= Text excerpt =
[RFC] Dynamic binding design, part I: Interface

Bob Rogers Sat, 07 Jan 2006 17:36:59 -0800

   This is an attempt to summarize my thinking about the instruction
interface to dynamic binding and its interaction with the other
dynamically-scoped bits of Parrot.  I am hoping to get feedback before
diving further into the implementation details.


   Please let me know what you think.  TIA,

                                        -- Bob Rogers
                                           http://rgrjr.dyndns.org/

------------------------------------------------------------------------

0.  Table of contents.

   1.  The control stack is really the dynamic stack.
   2.  There ought to be a popaction instruction.
   3.  Dynamic binding state also belongs on the control stack.
   4.  Dynamic binding needs bind_global, bind_location, and unbind_n ops.
   5.  Implementation should be done in phases.
   6.  Notes.

1.  The control stack is really the dynamic stack.

   Currently, the control stack is used to store the following things:

   1.  Exception handlers.  These are manipulated by the push_eh and
clear_eh instructions.

   2.  Cleanup actions.  These are pushed by pushaction, but there is
currently no way to pop these, save indirectly via popmark (or returning
from the sub).

   3.  Stack marks.  These are manipulated by pushmark and popmark, and
allow multiple control stack entries to be removed at once.

   4.  Local return addresses.  These are pushed by the bsr and jsr
instructions, and popped by ret.

= Exercises to complete =
1. In the dynamic binding design post, why is the author sharing this summary at this point? Answer in one to three sentences.
2. According to the dynamic binding design post, what four kinds of things does the control stack currently store?
3. Pick up the dynamic binding design post at the point where it stops.

= Available data =
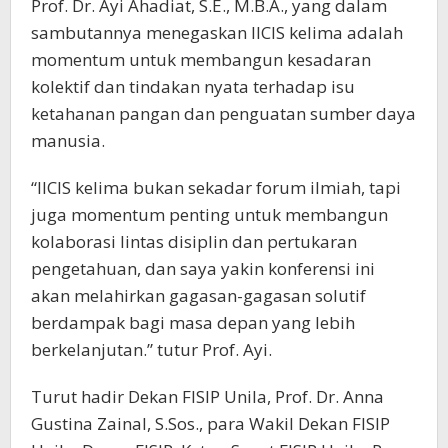
Prof. Dr. Ayi Ahadiat, S.E., M.B.A., yang dalam
sambutannya menegaskan IICIS kelima adalah
momentum untuk membangun kesadaran
kolektif dan tindakan nyata terhadap isu
ketahanan pangan dan penguatan sumber daya
manusia.
“IICIS kelima bukan sekadar forum ilmiah, tapi
juga momentum penting untuk membangun
kolaborasi lintas disiplin dan pertukaran
pengetahuan, dan saya yakin konferensi ini
akan melahirkan gagasan-gagasan solutif
berdampak bagi masa depan yang lebih
berkelanjutan.” tutur Prof. Ayi.
Turut hadir Dekan FISIP Unila, Prof. Dr. Anna
Gustina Zainal, S.Sos., para Wakil Dekan FISIP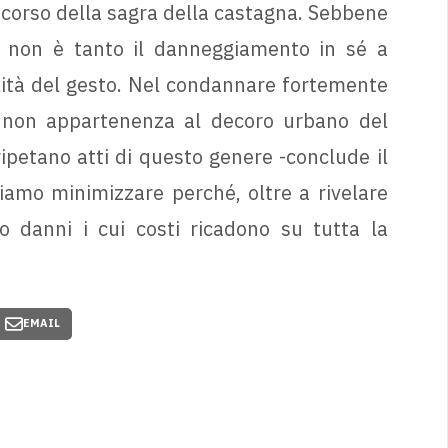
 corso della sagra della castagna. Sebbene
e, non è tanto il danneggiamento in sé a
alità del gesto. Nel condannare fortemente
i non appartenenza al decoro urbano del
ipetano atti di questo genere -conclude il
iamo minimizzare perché, oltre a rivelare
o danni i cui costi ricadono su tutta la
EMAIL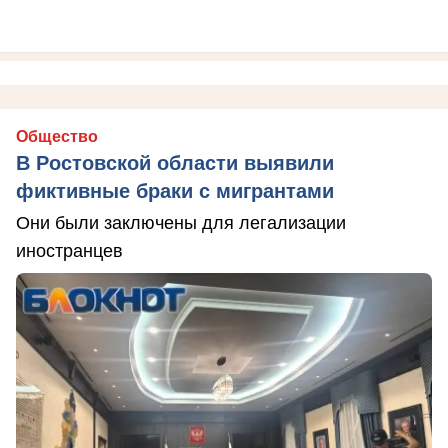
Общество
В Ростовской области выявили
фиктивные браки с мигрантами
Они были заключены для легализации
иностранцев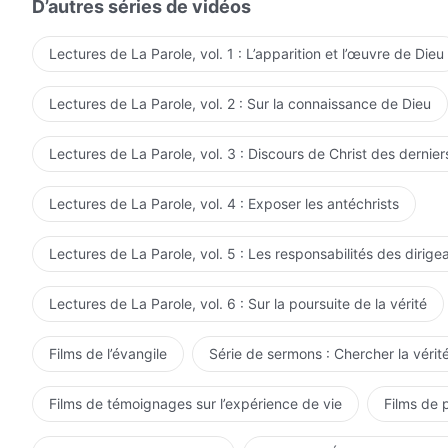
D’autres séries de vidéos
délibérément seront éliminés par cette étape de l'œuvr
soumettent délibérément et s'humilient volontiers peu
Lectures de La Parole, vol. 1 : L’apparition et l’œuvre de Dieu
La connaissance que l'homme a de la vie atteint des ni
Lectures de La Parole, vol. 2 : Sur la connaissance de Dieu
manière, l'œuvre de Dieu devient aussi de plus en plu
peut être rendu parfait et devenir apte à être utilisé 
Lectures de La Parole, vol. 3 : Discours de Christ des dernier
contrer et inverser les notions de l'homme et, d'autre 
réaliste, et dans le plus grand des domaines de la croy
Lectures de La Parole, vol. 4 : Exposer les antéchrists
peut être accomplie. Tous ceux qui sont de nature rebe
cette étape de l'œuvre rapide et puissante de Dieu ; s
Lectures de La Parole, vol. 5 : Les responsabilités des dirige
Extrait de La Parole, vol. 1 : L'apparition et l'œuvre
volontiers peuvent progresser jusqu'au bout du chemin
Lectures de La Parole, vol. 6 : Sur la poursuite de la vérité
Films de l’évangile
Série de sermons : Chercher la vérité
Films de témoignages sur l’expérience de vie
Films de 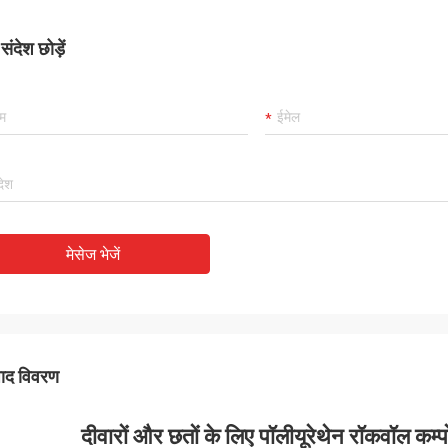
ंदेश छोड़ें
मेसेज भेजें
पाद विवरण
दीवारों और छतों के लिए पॉलीयूरेथेन रॉकवॉल कम्प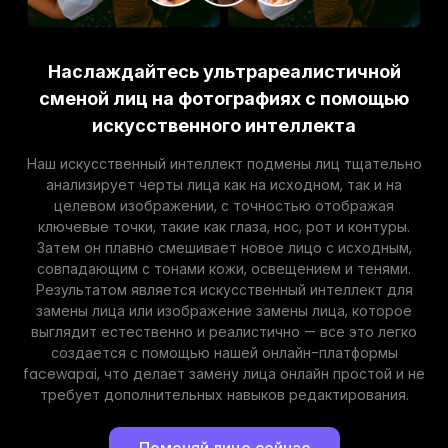
Наслаждайтесь ультрареалистичной
сменой лиц на фотографиях с помощью
искусственного интеллекта
Наш искусственный интеллект подмены лиц тщательно
анализирует черты лица как на исходном, так и на
целевом изображении, с точностью отображая
ключевые точки, такие как глаза, нос, рот и контуры.
Затем он плавно смешивает новое лицо с исходным,
совпадающим с тонами кожи, освещением и тенями.
Результатом является искусственный интеллект для
замены лица или изображение замены лица, которое
выглядит естественно и реалистично — все это легко
создается с помощью нашей онлайн-платформы
facewapai, что делает замену лица онлайн простой и не
требует дополнительных навыков редактирования.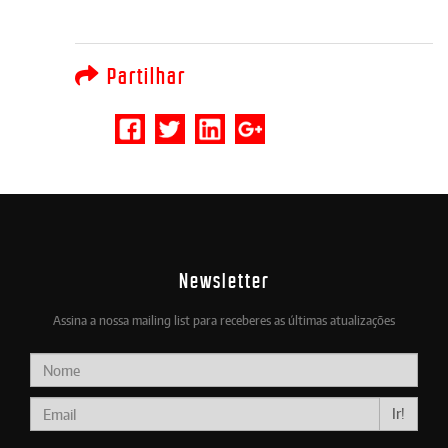
Partilhar
Newsletter
Assina a nossa mailing list para receberes as últimas atualizações
Ir!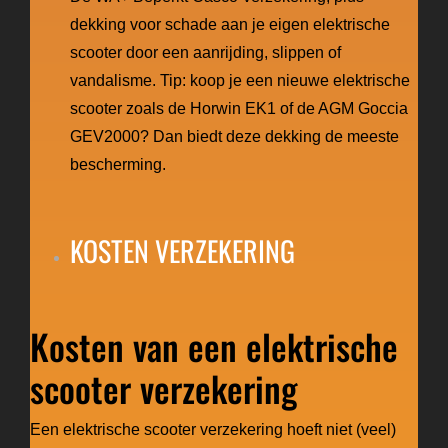
dekking voor schade aan je eigen elektrische
scooter door een aanrijding, slippen of
vandalisme. Tip:
koop je een nieuwe elektrische
scooter
zoals de Horwin EK1 of de AGM Goccia
GEV2000? Dan biedt deze dekking de meeste
bescherming.
KOSTEN VERZEKERING
Kosten van een elektrische
scooter verzekering
Een elektrische scooter verzekering hoeft niet (veel)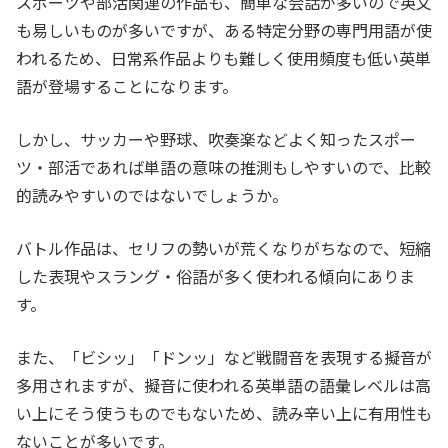
スポーツや部活関連の作品も、簡単な会話が多いので英文
も易しいものが多いですが、ある特定分野の専門用語が使
われるため、日常系作品よりも難しく使用頻度も低い英単
語が登場することになります。
しかし、サッカーや野球、吹奏楽などよく知ったスポー
ツ・部活であれば単語の意味の推測もしやすいので、比較
的読みやすいのではないでしょうか。
バトル作品は、セリフの勢いが荒くなりがちなので、短縮
した表現やスラング・俗語が多く使われる傾向にありま
す。
また、「ビシッ」「ドンッ」など戦闘音を表現する擬音が
多用されますが、擬音に使われる英単語の語彙レベルは高
い上にそう使うものでもないため、読み辛い上に有用性も
ないことが多いです。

= Task answers =
1. The author is hoping to get feedback before going further into the implementation details. The summary covers the instruction interface to dynamic binding and how it interacts with Parrot's other dynamically-scoped parts.

2.
1. Exception handlers
2. Cleanup actions
3. Stack marks
4. Local return addresses

3.
Of these operations, the language features that require the first two
are lexically determined.  That is, they are determined by HLL
constructs that are lexical features of the program [1], despite having
dynamic scope, and hence the start and end of these features' lifetimes
can be precisely located in the program text.  We always know when and
what we have to pop.

   Furthermore, and particularly in the case of error handlers and
return addresses, all four are meaningful only while that calling
context is active [2], and so must necessarily be popped when the sub
returns.

   Note that bsr/jsr don't quite fit this model in principal.  However,
they are meaningful only within a single context, and it isn't possible
to bsr to a place that does a push_eh and returns, so in practice
bsr/jsr must be used as if they were lexically determined.

2.  There ought to be a popaction instruction.

   As a related issue, it is something of an annoyance that there is no
way to pop an action other than to push/pop a mark.  True, having a
popaction instruction is not strictly necessary, but by the same token,
neither is clear_eh.

   The pushaction instruction is useful for implementing 'leave' blocks.
The following Perl6 code:

        {
            ...
            leave { do_some_cleanup($lexical_reference); }
        }

would compile into something like

        cleanup = newclosure cleanup_sub
        pushmark 42
        pushaction cleanup
        ...
        popmark 42

The pushmark/popmark could only be omitted if the block was in tail
position, i.e. it returned immediately.  If there were a popaction
instruction, on the other hand, it could look like this:

        cleanup = newclosure cleanup_sub
        pushaction cleanup
        ...
        popaction 1

This is one instruction smaller, takes up slightly less control stack
space, but most usefully allows us to pass a boolean flag to popaction
that tells whether to suppress automatic execution of the action.  With
this, since we still have the closure lying around, we can also decide
to call an action differently for normal exit [3]:

        ...
        popaction 0
        cleanup(other, args)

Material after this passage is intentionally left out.